Three years ago, a long-overdue and much-anticipated debut album from Let's Play House co-head Jacques Renault finally hit shelves, and now, the follow-up effort, the sophomore swing, arrives.
If Zentrum was a sprawling and aspirant full-length, BK Club Beats, Breaks & Versions is an exacting and focused rejoinder, a powerful, punchy, and succinct exposition of Renault's skills and fortes. It's a deep-dive into the movements that sucked him into club music and a celebration of the inspirations that fueled his ascendance to DJ and producer in his own right.
What we give you here is an album of originals that have been conceived, orchestrated, and stitched together to function as a classic Renault peak-hour set—classic house sounds sandwiched between hip-hop breaks and disco licks, all glued into place with his trademark full-bodied, colorful, swinging drums. The A-side has a daytime glimmer and glisten to it, a sunniness that imparts it with a distinct top-down-crisscross-through-the-city flavor. The flip is just as pumped and uptempo, but it has a rounder bottom and feels murkier, steamier, and, by extension, more late-night.
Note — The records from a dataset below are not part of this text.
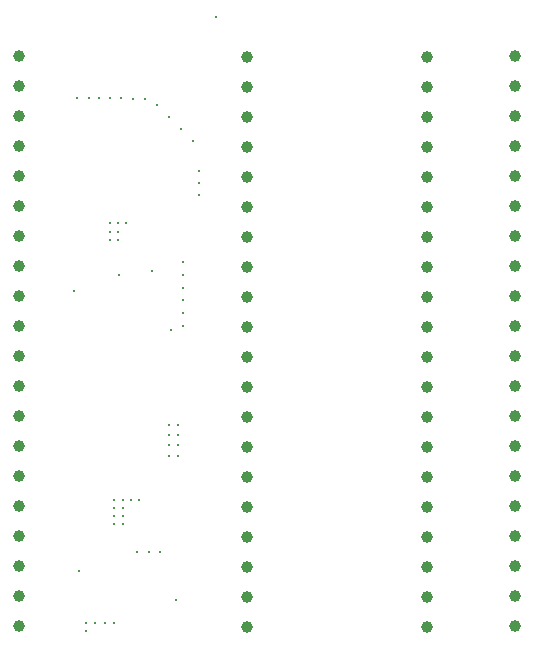
<source format=gbr>
%TF.GenerationSoftware,KiCad,Pcbnew,9.0.2*%
%TF.CreationDate,2025-06-04T20:07:24+07:00*%
%TF.ProjectId,Pneumatic,506e6575-6d61-4746-9963-2e6b69636164,rev?*%
%TF.SameCoordinates,Original*%
%TF.FileFunction,Plated,1,2,PTH,Drill*%
%TF.FilePolarity,Positive*%
%FSLAX46Y46*%
G04 Gerber Fmt 4.6, Leading zero omitted, Abs format (unit mm)*
G04 Created by KiCad (PCBNEW 9.0.2) date 2025-06-04 20:07:24*
%MOMM*%
%LPD*%
G01*
G04 APERTURE LIST*
%TA.AperFunction,ViaDrill*%
%ADD10C,0.300000*%
%TD*%
%TA.AperFunction,ComponentDrill*%
%ADD11C,1.000000*%
%TD*%
G04 APERTURE END LIST*
D10*
X100700000Y-88900000D03*
X100958875Y-72602149D03*
X101150000Y-112650000D03*
X101700000Y-117000000D03*
X101700000Y-117700000D03*
X101927442Y-72618292D03*
X102500000Y-117000000D03*
X102847581Y-72618292D03*
X103300000Y-117000000D03*
X103700000Y-83200000D03*
X103700000Y-83900000D03*
X103700000Y-84600000D03*
X103735434Y-72602149D03*
X104100000Y-106600000D03*
X104100000Y-107300000D03*
X104100000Y-108000000D03*
X104100000Y-108700000D03*
X104100000Y-117000000D03*
X104400000Y-83200000D03*
X104400000Y-83900000D03*
X104400000Y-84600000D03*
X104500000Y-87600000D03*
X104648000Y-72600000D03*
X104800000Y-106600000D03*
X104800000Y-107300000D03*
X104800000Y-108000000D03*
X104800000Y-108700000D03*
X105100000Y-83200000D03*
X105500000Y-106600000D03*
X105664000Y-72644000D03*
X106000000Y-111000000D03*
X106200000Y-106600000D03*
X106680000Y-72644000D03*
X107000000Y-111000000D03*
X107300000Y-87200000D03*
X107696000Y-73152000D03*
X108000000Y-111000000D03*
X108700000Y-100300000D03*
X108700000Y-101100000D03*
X108700000Y-102000000D03*
X108700000Y-102900000D03*
X108712000Y-74168000D03*
X108900000Y-92200000D03*
X109300000Y-115100000D03*
X109500000Y-100300000D03*
X109500000Y-101100000D03*
X109500000Y-102000000D03*
X109500000Y-102900000D03*
X109728000Y-75184000D03*
X109895010Y-89677348D03*
X109895010Y-90777348D03*
X109895010Y-91877348D03*
X109900000Y-86500000D03*
X109900000Y-87600000D03*
X109900000Y-88700000D03*
X110744000Y-76200000D03*
X111252000Y-78740000D03*
X111252000Y-79756000D03*
X111252000Y-80772000D03*
X112750000Y-65700000D03*
D11*
%TO.C,J1*%
X96000000Y-69000000D03*
X96000000Y-71540000D03*
X96000000Y-74080000D03*
X96000000Y-76620000D03*
X96000000Y-79160000D03*
X96000000Y-81700000D03*
X96000000Y-84240000D03*
X96000000Y-86780000D03*
X96000000Y-89320000D03*
X96000000Y-91860000D03*
X96000000Y-94400000D03*
X96000000Y-96940000D03*
X96000000Y-99480000D03*
X96000000Y-102020000D03*
X96000000Y-104560000D03*
X96000000Y-107100000D03*
X96000000Y-109640000D03*
X96000000Y-112180000D03*
X96000000Y-114720000D03*
X96000000Y-117260000D03*
%TO.C,U1*%
X115336000Y-69088000D03*
X115336000Y-71628000D03*
X115336000Y-74168000D03*
X115336000Y-76708000D03*
X115336000Y-79248000D03*
X115336000Y-81788000D03*
X115336000Y-84328000D03*
X115336000Y-86868000D03*
X115336000Y-89408000D03*
X115336000Y-91948000D03*
X115336000Y-94488000D03*
X115336000Y-97028000D03*
X115336000Y-99568000D03*
X115336000Y-102108000D03*
X115336000Y-104648000D03*
X115336000Y-107188000D03*
X115336000Y-109728000D03*
X115336000Y-112268000D03*
X115336000Y-114808000D03*
X115336000Y-117348000D03*
X130556000Y-69088000D03*
X130556000Y-71628000D03*
X130556000Y-74168000D03*
X130556000Y-76708000D03*
X130556000Y-79248000D03*
X130556000Y-81788000D03*
X130556000Y-84328000D03*
X130556000Y-86868000D03*
X130556000Y-89408000D03*
X130556000Y-91948000D03*
X130556000Y-94488000D03*
X130556000Y-97028000D03*
X130556000Y-99568000D03*
X130556000Y-102108000D03*
X130556000Y-104648000D03*
X130556000Y-107188000D03*
X130556000Y-109728000D03*
X130556000Y-112268000D03*
X130556000Y-114808000D03*
X130556000Y-117348000D03*
%TO.C,J2*%
X138000000Y-69000000D03*
X138000000Y-71540000D03*
X138000000Y-74080000D03*
X138000000Y-76620000D03*
X138000000Y-79160000D03*
X138000000Y-81700000D03*
X138000000Y-84240000D03*
X138000000Y-86780000D03*
X138000000Y-89320000D03*
X138000000Y-91860000D03*
X138000000Y-94400000D03*
X138000000Y-96940000D03*
X138000000Y-99480000D03*
X138000000Y-102020000D03*
X138000000Y-104560000D03*
X138000000Y-107100000D03*
X138000000Y-109640000D03*
X138000000Y-112180000D03*
X138000000Y-114720000D03*
X138000000Y-117260000D03*
M02*

</source>
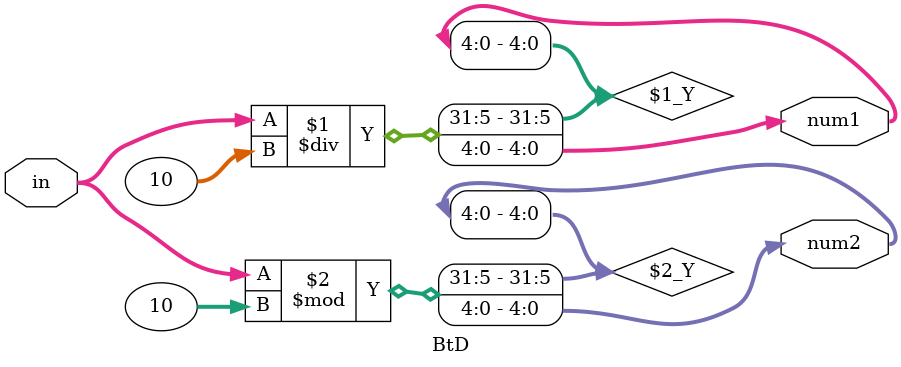
<source format=v>
module BtD(input [7:0] in, output [4:0] num1, num2);
	assign num1 = in / 10;
	assign num2 = in % 10;
endmodule
	
</source>
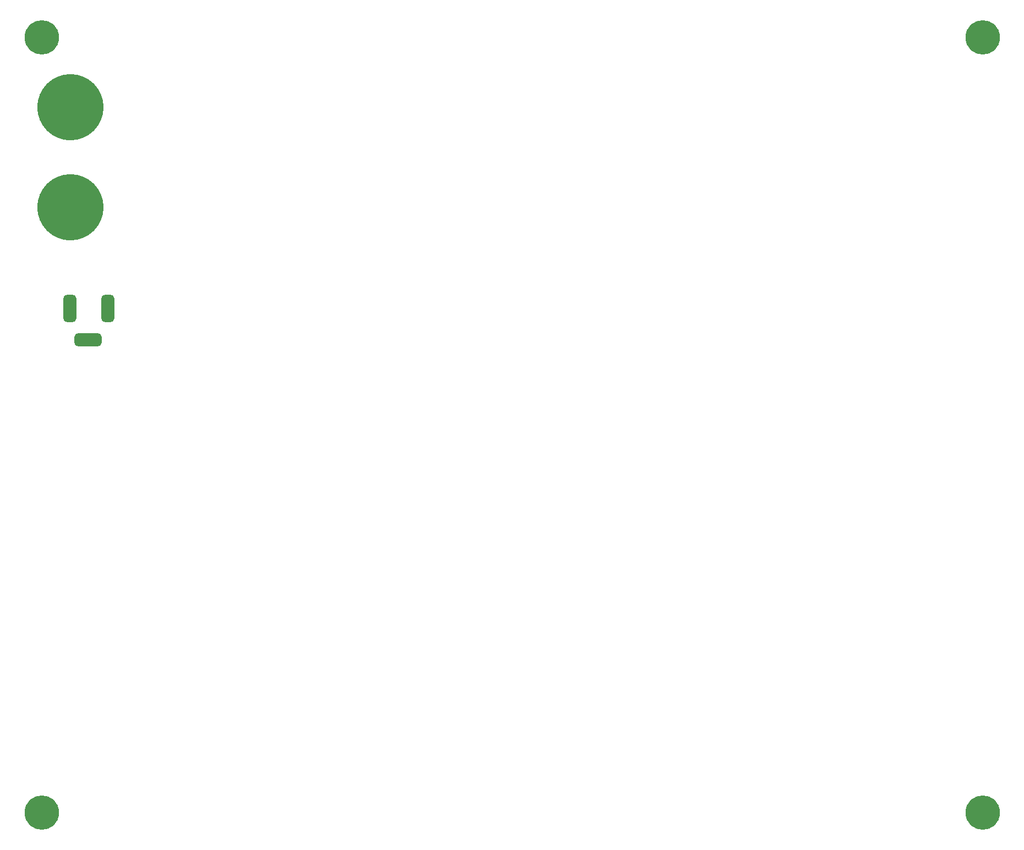
<source format=gbs>
G04*
G04 #@! TF.GenerationSoftware,Altium Limited,Altium Designer,24.1.2 (44)*
G04*
G04 Layer_Color=16711935*
%FSLAX25Y25*%
%MOIN*%
G70*
G04*
G04 #@! TF.SameCoordinates,70FD0B9D-AE47-40E7-AF1A-83360670B04A*
G04*
G04*
G04 #@! TF.FilePolarity,Negative*
G04*
G01*
G75*
G04:AMPARAMS|DCode=12|XSize=165.48mil|YSize=78.87mil|CornerRadius=21.72mil|HoleSize=0mil|Usage=FLASHONLY|Rotation=180.000|XOffset=0mil|YOffset=0mil|HoleType=Round|Shape=RoundedRectangle|*
%AMROUNDEDRECTD12*
21,1,0.16548,0.03543,0,0,180.0*
21,1,0.12205,0.07887,0,0,180.0*
1,1,0.04343,-0.06102,0.01772*
1,1,0.04343,0.06102,0.01772*
1,1,0.04343,0.06102,-0.01772*
1,1,0.04343,-0.06102,-0.01772*
%
%ADD12ROUNDEDRECTD12*%
G04:AMPARAMS|DCode=13|XSize=165.48mil|YSize=78.87mil|CornerRadius=21.72mil|HoleSize=0mil|Usage=FLASHONLY|Rotation=90.000|XOffset=0mil|YOffset=0mil|HoleType=Round|Shape=RoundedRectangle|*
%AMROUNDEDRECTD13*
21,1,0.16548,0.03543,0,0,90.0*
21,1,0.12205,0.07887,0,0,90.0*
1,1,0.04343,0.01772,0.06102*
1,1,0.04343,0.01772,-0.06102*
1,1,0.04343,-0.01772,-0.06102*
1,1,0.04343,-0.01772,0.06102*
%
%ADD13ROUNDEDRECTD13*%
%ADD14C,0.40170*%
%ADD15C,0.20800*%
D12*
X43189Y301602D02*
D03*
D13*
X32165Y320500D02*
D03*
X55000D02*
D03*
D14*
X32500Y381936D02*
D03*
Y442500D02*
D03*
D15*
X15000Y15000D02*
D03*
X585000Y15000D02*
D03*
X585000Y485000D02*
D03*
X15000Y485000D02*
D03*
M02*

</source>
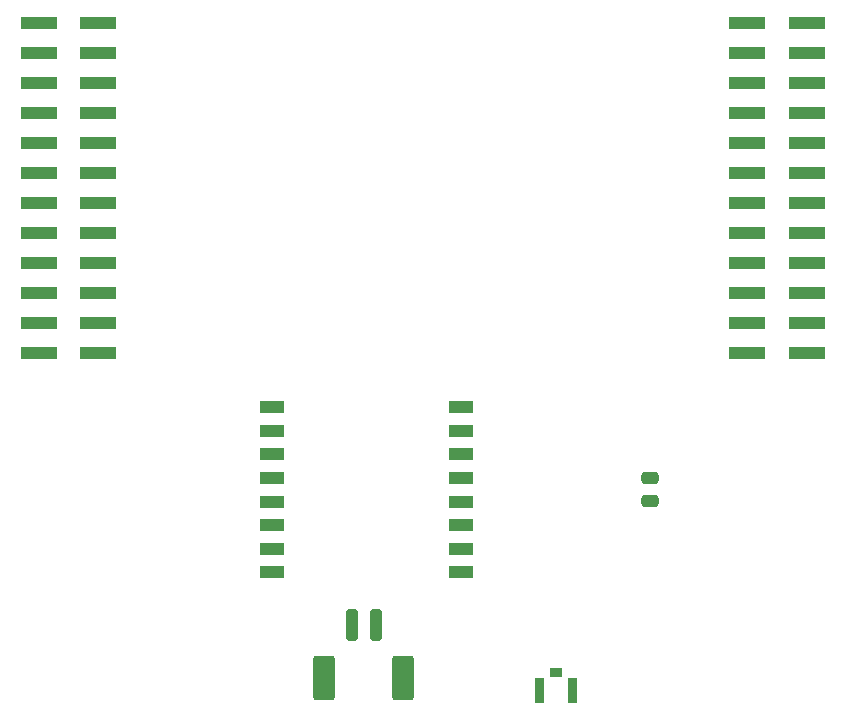
<source format=gbr>
%TF.GenerationSoftware,KiCad,Pcbnew,6.0.1*%
%TF.CreationDate,2022-02-10T22:23:25-06:00*%
%TF.ProjectId,COTS_TELEM,434f5453-5f54-4454-9c45-4d2e6b696361,rev?*%
%TF.SameCoordinates,Original*%
%TF.FileFunction,Paste,Top*%
%TF.FilePolarity,Positive*%
%FSLAX46Y46*%
G04 Gerber Fmt 4.6, Leading zero omitted, Abs format (unit mm)*
G04 Created by KiCad (PCBNEW 6.0.1) date 2022-02-10 22:23:25*
%MOMM*%
%LPD*%
G01*
G04 APERTURE LIST*
G04 Aperture macros list*
%AMRoundRect*
0 Rectangle with rounded corners*
0 $1 Rounding radius*
0 $2 $3 $4 $5 $6 $7 $8 $9 X,Y pos of 4 corners*
0 Add a 4 corners polygon primitive as box body*
4,1,4,$2,$3,$4,$5,$6,$7,$8,$9,$2,$3,0*
0 Add four circle primitives for the rounded corners*
1,1,$1+$1,$2,$3*
1,1,$1+$1,$4,$5*
1,1,$1+$1,$6,$7*
1,1,$1+$1,$8,$9*
0 Add four rect primitives between the rounded corners*
20,1,$1+$1,$2,$3,$4,$5,0*
20,1,$1+$1,$4,$5,$6,$7,0*
20,1,$1+$1,$6,$7,$8,$9,0*
20,1,$1+$1,$8,$9,$2,$3,0*%
G04 Aperture macros list end*
%ADD10RoundRect,0.250000X-0.475000X0.250000X-0.475000X-0.250000X0.475000X-0.250000X0.475000X0.250000X0*%
%ADD11R,3.150000X1.000000*%
%ADD12RoundRect,0.250000X-0.250000X-1.100000X0.250000X-1.100000X0.250000X1.100000X-0.250000X1.100000X0*%
%ADD13RoundRect,0.250000X-0.650000X-1.650000X0.650000X-1.650000X0.650000X1.650000X-0.650000X1.650000X0*%
%ADD14R,2.000000X1.000000*%
G04 APERTURE END LIST*
%TO.C,X1*%
G36*
X13081800Y-36567400D02*
G01*
X12269000Y-36567400D01*
X12269000Y-34433800D01*
X13081800Y-34433800D01*
X13081800Y-36567400D01*
G37*
G36*
X10291000Y-36567400D02*
G01*
X9478200Y-36567400D01*
X9478200Y-34433800D01*
X10291000Y-34433800D01*
X10291000Y-36567400D01*
G37*
G36*
X11762600Y-34357600D02*
G01*
X10797400Y-34357600D01*
X10797400Y-33595600D01*
X11762600Y-33595600D01*
X11762600Y-34357600D01*
G37*
%TD*%
D10*
%TO.C,C1*%
X19230000Y-17560000D03*
X19230000Y-19460000D03*
%TD*%
D11*
%TO.C,J1*%
X32525000Y-6970000D03*
X27475000Y-6970000D03*
X32525000Y-4430000D03*
X27475000Y-4430000D03*
X32525000Y-1890000D03*
X27475000Y-1890000D03*
X32525000Y650000D03*
X27475000Y650000D03*
X32525000Y3190000D03*
X27475000Y3190000D03*
X32525000Y5730000D03*
X27475000Y5730000D03*
X32525000Y8270000D03*
X27475000Y8270000D03*
X32525000Y10810000D03*
X27475000Y10810000D03*
X32525000Y13350000D03*
X27475000Y13350000D03*
X32525000Y15890000D03*
X27475000Y15890000D03*
X32525000Y18430000D03*
X27475000Y18430000D03*
X32525000Y20970000D03*
X27475000Y20970000D03*
%TD*%
D12*
%TO.C,J11*%
X-6000000Y-30000000D03*
X-4000000Y-30000000D03*
D13*
X-8350000Y-34450000D03*
X-1650000Y-34450000D03*
%TD*%
D14*
%TO.C,U1*%
X-12810000Y-11530000D03*
X-12810000Y-13530000D03*
X-12810000Y-15530000D03*
X-12810000Y-17530000D03*
X-12810000Y-19530000D03*
X-12810000Y-21530000D03*
X-12810000Y-23530000D03*
X-12810000Y-25530000D03*
X3190000Y-25530000D03*
X3190000Y-23530000D03*
X3190000Y-21530000D03*
X3190000Y-19530000D03*
X3190000Y-17530000D03*
X3190000Y-15530000D03*
X3190000Y-13530000D03*
X3190000Y-11530000D03*
%TD*%
D11*
%TO.C,J3*%
X-32525000Y20970000D03*
X-27475000Y20970000D03*
X-32525000Y18430000D03*
X-27475000Y18430000D03*
X-32525000Y15890000D03*
X-27475000Y15890000D03*
X-32525000Y13350000D03*
X-27475000Y13350000D03*
X-32525000Y10810000D03*
X-27475000Y10810000D03*
X-32525000Y8270000D03*
X-27475000Y8270000D03*
X-32525000Y5730000D03*
X-27475000Y5730000D03*
X-32525000Y3190000D03*
X-27475000Y3190000D03*
X-32525000Y650000D03*
X-27475000Y650000D03*
X-32525000Y-1890000D03*
X-27475000Y-1890000D03*
X-32525000Y-4430000D03*
X-27475000Y-4430000D03*
X-32525000Y-6970000D03*
X-27475000Y-6970000D03*
%TD*%
M02*

</source>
But the overarching achievement here is how Renault has crafted an album that's mood-agnostic; it's articulated with dancefloor language, but it's not beholden to the dancefloor. A satisfying, fulfilling journey that begins and ends with semicolons rather than exclamations or question marks. It takes off and descends determinedly and invites the option of there being a sequel, an epilogue, an encore, while not necessitating one. When it's all over, you'll ask yourself what's next—and then realize it's the A1.